Le sue evidenti doti di pragmatismo e diplomazia, importanti qualità per un presidente del Consiglio europeo, lo hanno reso – insieme alla sua vicinanza a Emmanuel Macron, membro di spicco del gruppo nell’europarlamento Renew Europe di cui anche Michel fa parte – un candidato papabile nonostante la sua debole posizione in Belgio.
Il suo Movimento riformatore è arrivato settimo sia alle elezioni europee, sia alle elezioni per il parlamento del Belgio di fine maggio, con soltanto il 7% circa dei consensi in entrambi i casi.
To be appointed President of #EUCO is a great responsibility and a task I will fulfill with commitment.
— Charles Michel (@CharlesMichel) 2 July 2019
A united #Europe with respect for national diversity is my objective.
Solidarity, freedom & mutual respect are the core of the European Union. I will uphold those values. pic.twitter.com/CLBMDaeVu6
Josep Borrell
Attualmente ministro degli esteri nel governo socialista di Pedro Sanchez, Borrell è stato già presidente del Parlamento europeo per due anni e mezzo, a cominciare dal luglio del 2004. Alle spalle ha un passato da ingegnere aeronautico ma anche una lunga carriera politica, cominciata come consigliere municipale a Madrid e proseguita come ministro nel governo di Felipe Gonzàlez dal 1991 al 1996.

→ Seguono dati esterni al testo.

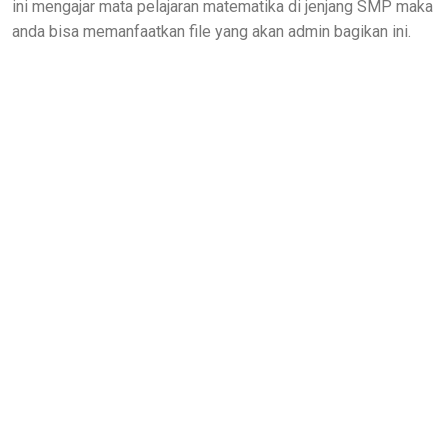
ini mengajar mata pelajaran matematika di jenjang SMP maka
anda bisa memanfaatkan file yang akan admin bagikan ini.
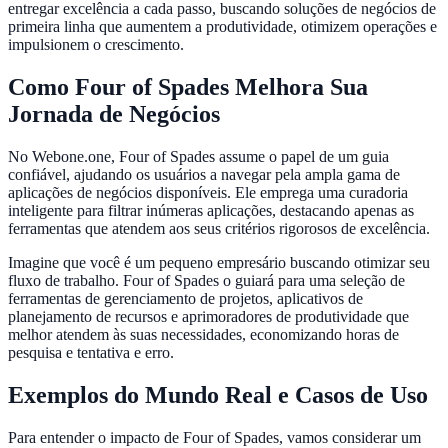
entregar excelência a cada passo, buscando soluções de negócios de
primeira linha que aumentem a produtividade, otimizem operações e
impulsionem o crescimento.
Como Four of Spades Melhora Sua
Jornada de Negócios
No Webone.one, Four of Spades assume o papel de um guia
confiável, ajudando os usuários a navegar pela ampla gama de
aplicações de negócios disponíveis. Ele emprega uma curadoria
inteligente para filtrar inúmeras aplicações, destacando apenas as
ferramentas que atendem aos seus critérios rigorosos de excelência.
Imagine que você é um pequeno empresário buscando otimizar seu
fluxo de trabalho. Four of Spades o guiará para uma seleção de
ferramentas de gerenciamento de projetos, aplicativos de
planejamento de recursos e aprimoradores de produtividade que
melhor atendem às suas necessidades, economizando horas de
pesquisa e tentativa e erro.
Exemplos do Mundo Real e Casos de Uso
Para entender o impacto de Four of Spades, vamos considerar um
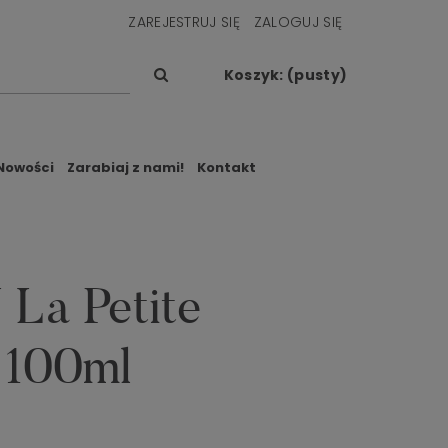
ZAREJESTRUJ SIĘ
ZALOGUJ SIĘ
Koszyk:
(pusty)
Nowości
Zarabiaj z nami!
Kontakt
a Petite
 100ml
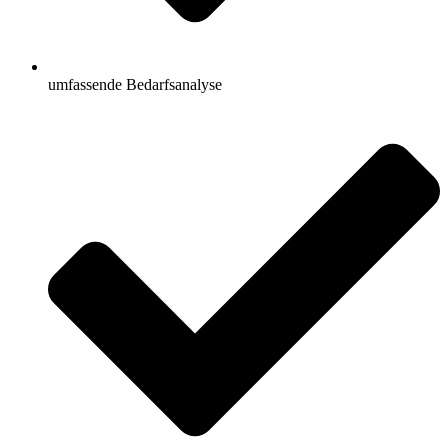
umfassende Bedarfsanalyse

Borrell è stato anche membro del Congresso dei deputati a Barcellona ed è uno dei più critici della causa per l’indipendenza catalana. Come ministro degli Esteri spagnolo è stato molto critico nei confronti dell’amministrazione americana, sia per quanto riguarda la crisi in Venezuela – ha definito «cowboyesco» atteggiamento Usa – sia per quanto riguarda la decisione dell’amministrazione Trump di permettere ai cittadini americani di origine cubana, i cui antenati avevano subito delle confische da parte del regime castrista, di far causa al Paese d’origine.

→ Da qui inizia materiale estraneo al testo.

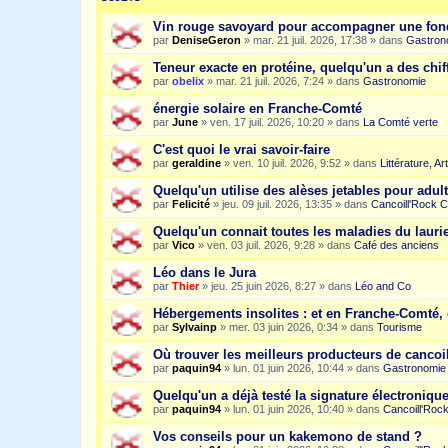
Vin rouge savoyard pour accompagner une fon
par
DeniseGeron
»
mar. 21 juil. 2026, 17:38
» dans
Gastron
Teneur exacte en protéine, quelqu'un a des chiff
par
obelix
»
mar. 21 juil. 2026, 7:24
» dans
Gastronomie
énergie solaire en Franche-Comté
par
June
»
ven. 17 juil. 2026, 10:20
» dans
La Comté verte
C'est quoi le vrai savoir-faire
par
geraldine
»
ven. 10 juil. 2026, 9:52
» dans
Littérature, A
Quelqu'un utilise des alèses jetables pour adult
par
Felicité
»
jeu. 09 juil. 2026, 13:35
» dans
Cancoill'Rock C
Quelqu'un connait toutes les maladies du laurie
par
Vico
»
ven. 03 juil. 2026, 9:28
» dans
Café des anciens
Léo dans le Jura
par
Thier
»
jeu. 25 juin 2026, 8:27
» dans
Léo and Co
Hébergements insolites : et en Franche-Comté, 
par
Sylvainp
»
mer. 03 juin 2026, 0:34
» dans
Tourisme
Où trouver les meilleurs producteurs de cancoi
par
paquin94
»
lun. 01 juin 2026, 10:44
» dans
Gastronomie
Quelqu'un a déjà testé la signature électroniqu
par
paquin94
»
lun. 01 juin 2026, 10:40
» dans
Cancoill'Roc
Vos conseils pour un kakemono de stand ?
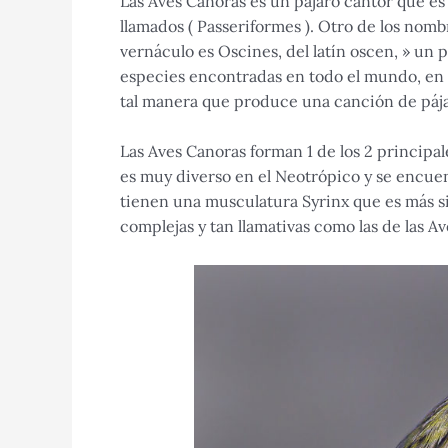
Las Aves Canoras es un pájaro cantor que es 
llamados ( Passeriformes ). Otro de los nom
vernáculo es Oscines, del latín oscen, » un 
especies encontradas en todo el mundo, en l
tal manera que produce una canción de pája
Las Aves Canoras forman 1 de los 2 principale
es muy diverso en el Neotrópico y se encue
tienen una musculatura Syrinx que es más s
complejas y tan llamativas como las de las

Da ministro degli Esteri, Borrell è stato anche criticato per aver siglato un accordo con il suo omologo russo stabilendo un gruppo condiviso in materia di cybersecurity. L’ultimo punto di domanda riguarda la sua età: a 72 anni nel suo nuovo ruolo Borrel dovrà continuare a viaggiare in lungo e in largo per il pianeta per cinque anni ancora.